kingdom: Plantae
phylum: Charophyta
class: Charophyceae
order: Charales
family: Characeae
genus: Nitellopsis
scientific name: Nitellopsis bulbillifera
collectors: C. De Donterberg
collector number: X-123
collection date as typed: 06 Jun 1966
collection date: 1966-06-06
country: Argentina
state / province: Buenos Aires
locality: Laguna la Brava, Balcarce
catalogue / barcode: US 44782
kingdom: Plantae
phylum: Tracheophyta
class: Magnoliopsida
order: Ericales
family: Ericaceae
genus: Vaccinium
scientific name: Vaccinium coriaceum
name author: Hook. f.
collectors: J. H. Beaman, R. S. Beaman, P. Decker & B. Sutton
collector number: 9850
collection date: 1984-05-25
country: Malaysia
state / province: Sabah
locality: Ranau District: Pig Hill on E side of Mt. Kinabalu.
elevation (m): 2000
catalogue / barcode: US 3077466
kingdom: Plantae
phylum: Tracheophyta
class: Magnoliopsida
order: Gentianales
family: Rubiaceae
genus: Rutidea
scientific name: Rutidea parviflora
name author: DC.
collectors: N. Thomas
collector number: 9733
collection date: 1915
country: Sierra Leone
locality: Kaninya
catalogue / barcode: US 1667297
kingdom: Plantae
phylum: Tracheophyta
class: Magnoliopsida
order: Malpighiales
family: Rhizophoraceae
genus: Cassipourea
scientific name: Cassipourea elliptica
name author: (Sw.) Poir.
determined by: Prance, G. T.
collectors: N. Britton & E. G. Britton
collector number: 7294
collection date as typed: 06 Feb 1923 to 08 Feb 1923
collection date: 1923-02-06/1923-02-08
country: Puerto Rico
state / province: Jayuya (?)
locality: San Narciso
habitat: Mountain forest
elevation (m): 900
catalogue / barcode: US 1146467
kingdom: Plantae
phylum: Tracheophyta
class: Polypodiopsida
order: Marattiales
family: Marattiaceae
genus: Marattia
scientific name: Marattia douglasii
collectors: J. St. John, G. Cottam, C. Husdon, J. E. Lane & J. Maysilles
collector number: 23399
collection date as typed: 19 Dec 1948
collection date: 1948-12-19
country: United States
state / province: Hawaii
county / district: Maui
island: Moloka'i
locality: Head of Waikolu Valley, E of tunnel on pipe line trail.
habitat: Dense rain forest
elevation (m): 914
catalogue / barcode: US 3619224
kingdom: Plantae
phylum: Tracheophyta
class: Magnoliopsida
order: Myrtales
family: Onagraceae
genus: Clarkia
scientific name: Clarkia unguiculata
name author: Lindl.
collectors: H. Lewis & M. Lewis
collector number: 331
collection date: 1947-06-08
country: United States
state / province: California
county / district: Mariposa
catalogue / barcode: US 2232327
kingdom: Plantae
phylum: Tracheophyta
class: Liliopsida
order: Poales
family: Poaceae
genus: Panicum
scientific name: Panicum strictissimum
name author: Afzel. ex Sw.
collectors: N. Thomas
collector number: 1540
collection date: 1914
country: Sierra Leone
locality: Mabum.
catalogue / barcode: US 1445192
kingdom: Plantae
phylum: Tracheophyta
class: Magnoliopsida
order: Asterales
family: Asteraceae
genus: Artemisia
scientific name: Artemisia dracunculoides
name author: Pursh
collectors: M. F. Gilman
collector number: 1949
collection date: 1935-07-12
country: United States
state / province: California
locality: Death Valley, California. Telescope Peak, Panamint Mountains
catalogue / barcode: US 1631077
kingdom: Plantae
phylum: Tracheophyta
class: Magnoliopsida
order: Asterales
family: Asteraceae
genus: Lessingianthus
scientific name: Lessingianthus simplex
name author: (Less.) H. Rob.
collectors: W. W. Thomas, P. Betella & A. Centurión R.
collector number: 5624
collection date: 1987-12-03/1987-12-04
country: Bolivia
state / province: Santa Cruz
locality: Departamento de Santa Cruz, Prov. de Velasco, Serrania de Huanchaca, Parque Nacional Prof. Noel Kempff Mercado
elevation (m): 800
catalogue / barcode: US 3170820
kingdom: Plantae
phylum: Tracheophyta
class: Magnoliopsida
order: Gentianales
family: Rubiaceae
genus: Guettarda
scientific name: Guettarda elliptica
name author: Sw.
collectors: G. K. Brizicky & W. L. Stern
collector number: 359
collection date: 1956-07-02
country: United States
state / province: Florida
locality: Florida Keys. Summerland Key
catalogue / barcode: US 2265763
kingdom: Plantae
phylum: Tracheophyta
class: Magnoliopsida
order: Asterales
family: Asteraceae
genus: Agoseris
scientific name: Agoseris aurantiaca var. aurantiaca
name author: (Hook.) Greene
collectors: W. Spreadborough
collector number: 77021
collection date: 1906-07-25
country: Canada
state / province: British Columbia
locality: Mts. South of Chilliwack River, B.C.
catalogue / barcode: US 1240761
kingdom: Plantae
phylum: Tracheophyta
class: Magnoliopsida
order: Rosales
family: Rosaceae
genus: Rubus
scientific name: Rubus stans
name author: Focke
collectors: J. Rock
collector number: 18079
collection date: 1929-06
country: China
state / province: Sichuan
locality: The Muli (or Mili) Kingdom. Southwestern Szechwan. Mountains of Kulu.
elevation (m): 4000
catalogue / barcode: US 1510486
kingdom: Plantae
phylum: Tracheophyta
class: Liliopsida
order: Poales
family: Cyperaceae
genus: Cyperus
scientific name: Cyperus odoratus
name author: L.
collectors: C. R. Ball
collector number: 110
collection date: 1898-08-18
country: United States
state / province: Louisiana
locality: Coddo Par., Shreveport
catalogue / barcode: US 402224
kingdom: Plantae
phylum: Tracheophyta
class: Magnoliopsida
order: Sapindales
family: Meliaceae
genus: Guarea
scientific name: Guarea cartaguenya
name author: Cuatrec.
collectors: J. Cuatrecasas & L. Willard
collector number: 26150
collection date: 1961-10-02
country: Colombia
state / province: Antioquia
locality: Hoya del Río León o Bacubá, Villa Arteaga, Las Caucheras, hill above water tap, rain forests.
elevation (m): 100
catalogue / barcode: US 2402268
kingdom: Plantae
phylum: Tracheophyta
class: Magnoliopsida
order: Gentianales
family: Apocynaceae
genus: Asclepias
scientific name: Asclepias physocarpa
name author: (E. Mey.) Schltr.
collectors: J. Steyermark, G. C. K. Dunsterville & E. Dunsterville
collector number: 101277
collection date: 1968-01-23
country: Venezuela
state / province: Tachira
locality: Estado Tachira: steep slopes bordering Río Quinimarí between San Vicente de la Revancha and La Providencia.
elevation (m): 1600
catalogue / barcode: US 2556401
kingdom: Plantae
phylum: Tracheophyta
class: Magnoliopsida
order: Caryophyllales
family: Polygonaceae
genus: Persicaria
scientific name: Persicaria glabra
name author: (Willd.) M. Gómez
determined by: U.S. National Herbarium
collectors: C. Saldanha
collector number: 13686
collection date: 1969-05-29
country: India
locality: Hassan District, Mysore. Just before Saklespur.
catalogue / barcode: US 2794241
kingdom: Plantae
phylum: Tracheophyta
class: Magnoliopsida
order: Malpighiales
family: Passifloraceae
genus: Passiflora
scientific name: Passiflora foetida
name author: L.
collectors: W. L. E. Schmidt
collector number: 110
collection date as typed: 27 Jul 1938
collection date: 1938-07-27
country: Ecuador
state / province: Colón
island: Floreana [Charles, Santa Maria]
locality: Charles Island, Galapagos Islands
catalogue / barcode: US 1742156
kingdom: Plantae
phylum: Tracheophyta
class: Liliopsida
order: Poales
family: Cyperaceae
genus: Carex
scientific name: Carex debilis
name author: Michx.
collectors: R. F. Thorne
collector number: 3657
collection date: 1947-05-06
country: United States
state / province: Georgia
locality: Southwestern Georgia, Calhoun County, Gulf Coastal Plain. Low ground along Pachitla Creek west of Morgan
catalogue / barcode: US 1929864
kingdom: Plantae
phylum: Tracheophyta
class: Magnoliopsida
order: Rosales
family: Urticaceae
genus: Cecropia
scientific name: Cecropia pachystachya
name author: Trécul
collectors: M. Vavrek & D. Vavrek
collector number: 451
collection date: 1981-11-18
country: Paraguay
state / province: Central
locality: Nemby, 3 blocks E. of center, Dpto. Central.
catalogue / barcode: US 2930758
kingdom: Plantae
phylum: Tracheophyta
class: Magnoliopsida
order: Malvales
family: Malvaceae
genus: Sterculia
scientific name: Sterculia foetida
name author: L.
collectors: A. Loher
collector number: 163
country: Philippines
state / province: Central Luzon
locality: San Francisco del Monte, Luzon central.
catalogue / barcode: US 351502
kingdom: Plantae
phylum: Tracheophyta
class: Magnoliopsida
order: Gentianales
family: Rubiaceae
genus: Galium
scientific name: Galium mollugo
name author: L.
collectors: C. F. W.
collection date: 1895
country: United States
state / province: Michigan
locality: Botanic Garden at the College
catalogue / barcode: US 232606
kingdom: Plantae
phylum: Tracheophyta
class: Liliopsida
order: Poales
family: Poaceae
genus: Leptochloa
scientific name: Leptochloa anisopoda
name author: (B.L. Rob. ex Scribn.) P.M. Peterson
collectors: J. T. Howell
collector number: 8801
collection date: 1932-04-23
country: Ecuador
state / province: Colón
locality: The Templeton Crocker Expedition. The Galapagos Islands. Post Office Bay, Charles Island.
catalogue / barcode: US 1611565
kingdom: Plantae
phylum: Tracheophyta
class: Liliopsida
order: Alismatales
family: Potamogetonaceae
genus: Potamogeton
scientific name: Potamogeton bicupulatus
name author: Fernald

+ + + + +

• **Problem to work on**: Quote the lines above verbatim, starting with the line containing "collectors: A. Loher" and ending with the line containing "name author: (B.L.", including both.

• **Answer to this exercise**:
collectors: A. Loher
collector number: 163
country: Philippines
state / province: Central Luzon
locality: San Francisco del Monte, Luzon central.
catalogue / barcode: US 351502
kingdom: Plantae
phylum: Tracheophyta
class: Magnoliopsida
order: Gentianales
family: Rubiaceae
genus: Galium
scientific name: Galium mollugo
name author: L.
collectors: C. F. W.
collection date: 1895
country: United States
state / province: Michigan
locality: Botanic Garden at the College
catalogue / barcode: US 232606
kingdom: Plantae
phylum: Tracheophyta
class: Liliopsida
order: Poales
family: Poaceae
genus: Leptochloa
scientific name: Leptochloa anisopoda
name author: (B.L. Rob. ex Scribn.) P.M. Peterson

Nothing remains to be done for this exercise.